In the number two and three slots was someone called Adele. I had absolutely no idea who she was, but I figured that this was what I was looking for. I licked my lips and prepared for acrimony. The first thing I discovered was that she is 22 years old and already has three albums to her name. I was positively salivating now. Surely this was exactly the sort of record-company excrement I was after.
Then I listened to some of her songs. Okay, so the ones that aren’t saccharine ballads are, at best, quasi-chirpy, but godammit the girl can sing – and she writes her own material.

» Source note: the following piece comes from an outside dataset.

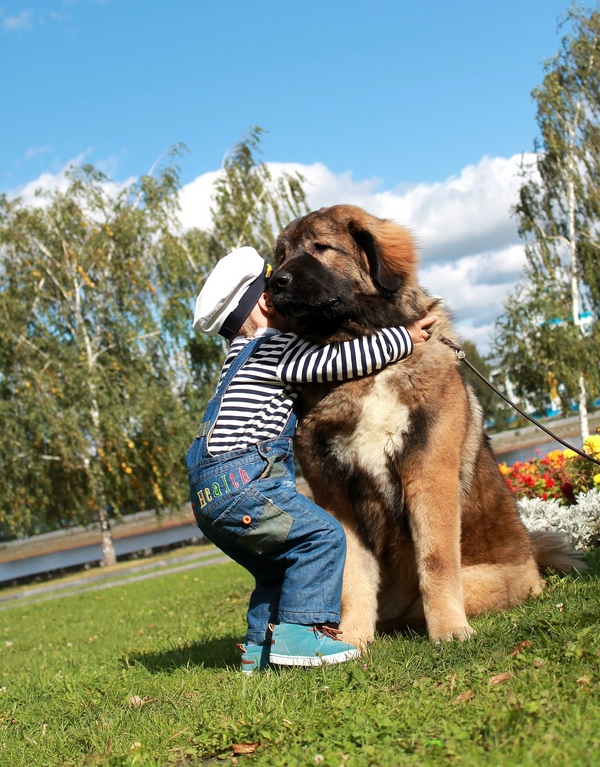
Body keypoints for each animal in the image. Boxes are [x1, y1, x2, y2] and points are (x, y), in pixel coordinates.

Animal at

Further perusal revealed she has publicly agreed with critics who have said her voice is far more mature than her songs and that she has said her music is for the ears and not the eyes. Even more maturity.
I gave up on looking for anything bad to say about Adele. She doesn’t deserve it. She’s actually as good a guardian of the singer/songwriter throne – if not better – as any. But then came my release. On the wikipedia page, a bloke called Paul Rees, who is apparently editor of something called Q magazine who said in praise of Adele that it was ‘refreshing to hear something different after a thousand years of identikit bands who want to sound like The Libertines.’
Identikit bands that want to sound like the Libertines? Are there many? I mean apart from Babyshambles and the other Libertine spin-off (which I can’t remember the name of). A thousand years? I mean, come on. A bit if exaggeration is a good thing, but let it match what you are talking about.
There are a couple of ‘dudes’ that truck around the open mic nights in my area who obviously try to sound like The Libertines, but they all deny it – and all of them seem to be pretty unpleasant blokes, actually, but I can’t say I had noticed the sort of epidemic that Rees seems to be implying.
Rees has got it right in one respect, Adele is refreshingly different, albeit from the recent school of Duffy and Joss Stone, but with sincerity and soul. But what she is different from is the trail of pitch-corrected, bland RnB stretching back over 20 years, Bland, ballad singing, tonsil gymnasts that are the worst kind of musical bubble gum, as they are the bubble gum that has been chewed all week and plucked from the bed post in the morning to chew some more, tasteless, formless and utterly pointless, but thankfully as forgettable as they are unpleasant.
Just look at the singles charts at the moment and rejoice that the album chart still seems to maintain some degree of quality and musical nouse.
Good on you Adele (and get your comparisons right, Rees).